For all that, however, it’s difficult to escape the feeling that what we might term the “suits-to-sandals ratio” has shifted slightly (if by no means decisively) this year in favour of the former. Although, if truth be told and in keeping with the notion of a “political class”, it’s hard to tell among the suits who’s a lobbyist, who’s a think-tanker, and who’s an apparatchik-cum-adviser.

None of this is to take the whole conference thing lightly. This is, as we are constantly and rightly reminded by journalists, one of the few chances that an opposition party gets to showcase itself to a public that otherwise gives virtually no thought whatsoever to the people who (as they see it) spend most of their time criticising the jokers who are running the country without having a clue as to how they would do things differently, let alone better. And, perhaps more importantly, this is Starmer’s first in-the-flesh conference since being elected leader in the COVID-ravaged spring of 2020. Talk this time of the leader’s speech being “make or break” has more than a ring of truth to it.

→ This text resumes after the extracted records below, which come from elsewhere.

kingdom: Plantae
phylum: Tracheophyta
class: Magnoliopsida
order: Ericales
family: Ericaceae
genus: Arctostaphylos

Things did not start that well for Starmer at this conference – although those of us paying more attention to these things than is strictly healthy will have noted that he actually won approval for most of the rule changes he was shooting for. And I’m not sure McDonald’s walk-out will inevitably make things worse. Indeed, it was so self-evidently an act of showboating sabotage that it may even engender a degree of sympathy for their leader even among some of those who still carry a torch for Corbyn, giving him “permission to be heard” that he otherwise might not have enjoyed.

Whether, however, Starmer can exploit that permission to deliver a show-stopper of his own in his closing speech on Wednesday should soon become apparent in the inevitable plethora of post-conference polling.